Mudanças na norma que previne doenças mentais no ambiente de trabalho demandam olhar sensível dos empregadores
O psiquiatra Thiago Blanco, entrevistado do PodNews deste sábado, falou sobre a importância da alteração na regra, que começa a valer em maio

Hariane Bittencourt
A partir de 26 de maio, a Norma Regulamentadora nº 1 (NR-1), do Ministério do Trabalho e Emprego, vai mudar. Pela alteração, as empresas brasileiras terão de incluir a avaliação e gerenciamento de riscos psicossociais em seus programas de segurança e saúde no trabalho.
Para o psiquiatra Thiago Blanco, referência técnica em psiquiatra da Secretaria de Saúde do Distrito Federal (SES-DF), é importante que as companhias desenvolvam práticas em prol da saúde mental dos colaboradores. Em entrevista ao PodNews deste sábado (31), ele explicou as implicações da atualização na NR-1.
"Muitos permanecem no trabalho mais tempo do que nas suas próprias casas. Portanto, esse ambiente do trabalho pode ser o fator protetor ou desencadeador. O que é que a NR-1 traz que o empregador precisa estar atento para prevenir e diminuir fatores de risco? Isso quer dizer tornar o ambiente agradável, um ambiente que seja protegido, diminuir o absenteísmo, situações de discriminação, racismo, intolerância e, principalmente, de assédio", afirmou.
Blanco destacou a importância da escolha de bons líderes e propôs uma reflexão sobre o que chamou de "compromisso ético de humanidade", algo que consiste na conexão entre os pares e que, para ele, precisa ser resgatado no ambiente de trabalho.
"Nós precisamos nos conectar uns com os outros.
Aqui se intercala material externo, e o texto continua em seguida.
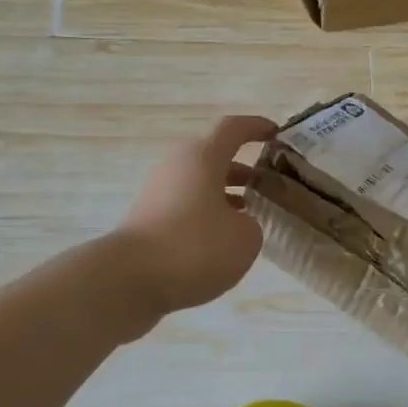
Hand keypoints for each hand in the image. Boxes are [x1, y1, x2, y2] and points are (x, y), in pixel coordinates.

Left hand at [116, 115, 276, 322]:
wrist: (130, 279)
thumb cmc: (195, 247)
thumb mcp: (245, 238)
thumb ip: (251, 223)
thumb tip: (236, 224)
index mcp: (203, 157)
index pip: (233, 129)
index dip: (257, 127)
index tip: (277, 133)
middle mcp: (177, 166)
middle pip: (214, 157)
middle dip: (243, 168)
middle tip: (268, 184)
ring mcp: (158, 191)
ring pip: (200, 183)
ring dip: (226, 193)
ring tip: (250, 213)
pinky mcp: (148, 217)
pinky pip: (186, 205)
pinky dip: (207, 213)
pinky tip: (221, 239)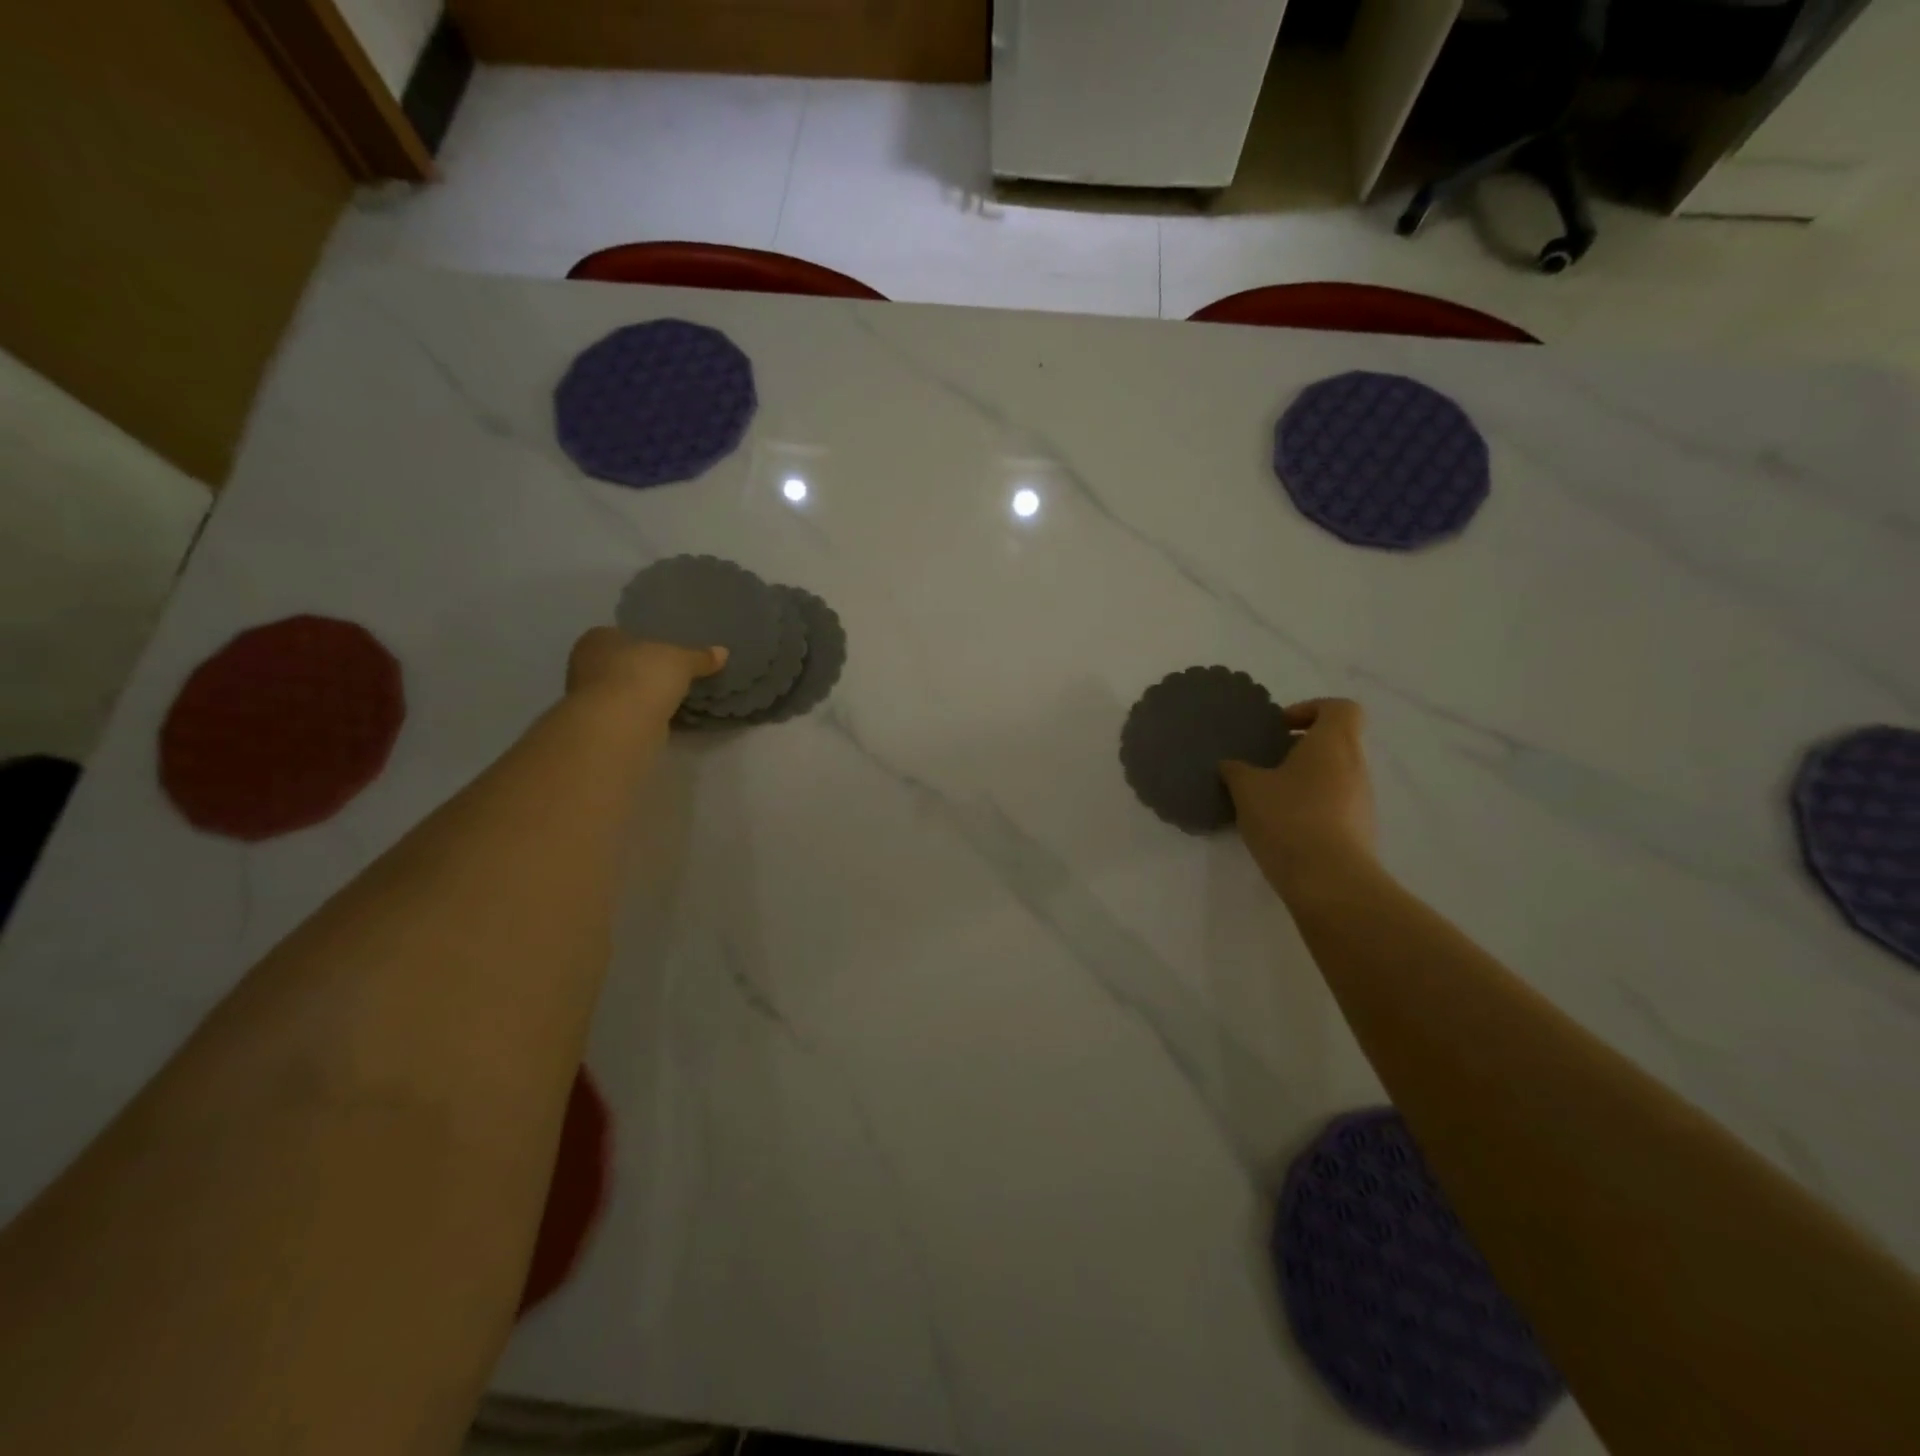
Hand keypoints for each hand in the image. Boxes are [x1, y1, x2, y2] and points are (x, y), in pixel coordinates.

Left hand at [566, 627, 726, 718]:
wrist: (620, 724)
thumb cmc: (643, 676)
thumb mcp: (681, 660)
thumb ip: (700, 657)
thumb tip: (723, 652)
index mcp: (598, 638)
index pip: (620, 634)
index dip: (643, 641)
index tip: (664, 651)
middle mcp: (585, 665)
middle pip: (620, 663)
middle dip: (642, 669)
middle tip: (672, 673)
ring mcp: (590, 698)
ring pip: (623, 690)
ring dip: (643, 694)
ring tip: (673, 696)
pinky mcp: (602, 725)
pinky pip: (629, 713)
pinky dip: (644, 714)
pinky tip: (665, 716)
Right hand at [1222, 698, 1375, 898]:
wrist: (1329, 882)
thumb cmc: (1289, 819)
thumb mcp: (1247, 789)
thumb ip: (1237, 770)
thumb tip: (1232, 765)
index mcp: (1333, 744)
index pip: (1339, 708)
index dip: (1310, 709)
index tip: (1280, 728)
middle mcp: (1356, 767)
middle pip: (1335, 742)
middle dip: (1300, 748)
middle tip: (1265, 763)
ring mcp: (1362, 801)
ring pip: (1334, 775)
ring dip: (1304, 779)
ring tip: (1267, 798)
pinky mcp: (1359, 831)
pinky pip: (1335, 805)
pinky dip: (1311, 807)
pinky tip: (1281, 827)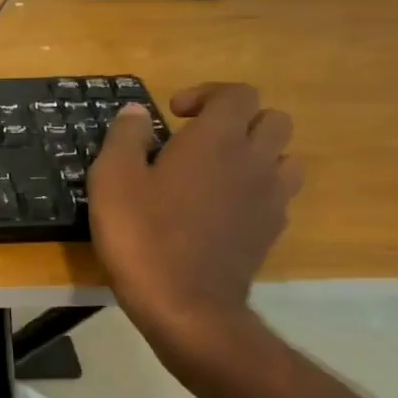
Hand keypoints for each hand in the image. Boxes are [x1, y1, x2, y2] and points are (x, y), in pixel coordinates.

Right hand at [89, 83, 302, 352]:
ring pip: (285, 156)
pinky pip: (278, 194)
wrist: (185, 304)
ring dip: (257, 154)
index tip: (175, 115)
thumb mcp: (112, 180)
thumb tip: (136, 112)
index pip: (237, 94)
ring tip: (219, 171)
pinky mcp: (272, 230)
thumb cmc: (142, 235)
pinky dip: (257, 189)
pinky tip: (223, 208)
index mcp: (216, 140)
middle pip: (272, 119)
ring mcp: (270, 197)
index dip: (207, 94)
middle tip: (199, 139)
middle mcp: (254, 160)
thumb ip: (125, 137)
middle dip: (239, 120)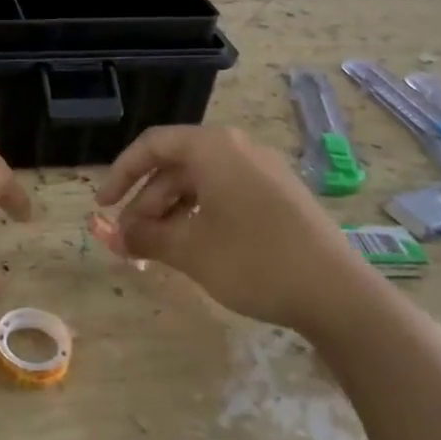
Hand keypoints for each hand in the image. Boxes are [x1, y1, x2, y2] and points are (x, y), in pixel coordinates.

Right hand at [93, 125, 367, 332]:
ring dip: (171, 212)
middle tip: (128, 239)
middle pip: (176, 166)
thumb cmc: (254, 262)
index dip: (121, 173)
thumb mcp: (190, 251)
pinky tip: (193, 246)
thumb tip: (112, 236)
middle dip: (145, 202)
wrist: (338, 294)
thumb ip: (145, 237)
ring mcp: (263, 171)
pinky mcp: (279, 195)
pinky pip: (225, 193)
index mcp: (213, 148)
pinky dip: (199, 215)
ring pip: (200, 182)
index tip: (102, 205)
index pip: (152, 146)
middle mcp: (238, 149)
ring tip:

É isso que nos salva enquanto humanidade. Notadamente, nós conseguimos perceber quando as pessoas se relacionam conosco de forma burocrática e quando elas de fato estão interessadas em saber sobre a história do outro. No ambiente de trabalho isso também é importante", alertou.
O psiquiatra explicou, ainda, quais são os principais sinais de adoecimento mental e o conceito da Síndrome de Burnout, que desde janeiro do ano passado é considerada uma doença ocupacional.
"O burnout é um desfecho psicopatológico, um diagnóstico que está relacionado à exposição a um excesso de trabalho, a uma estafa profissional. Quando o trabalho exige tanto que aquela pessoa passa o maior parte do tempo pensando no trabalho, pensando nas entregas que precisam ser feitas", disse o especialista.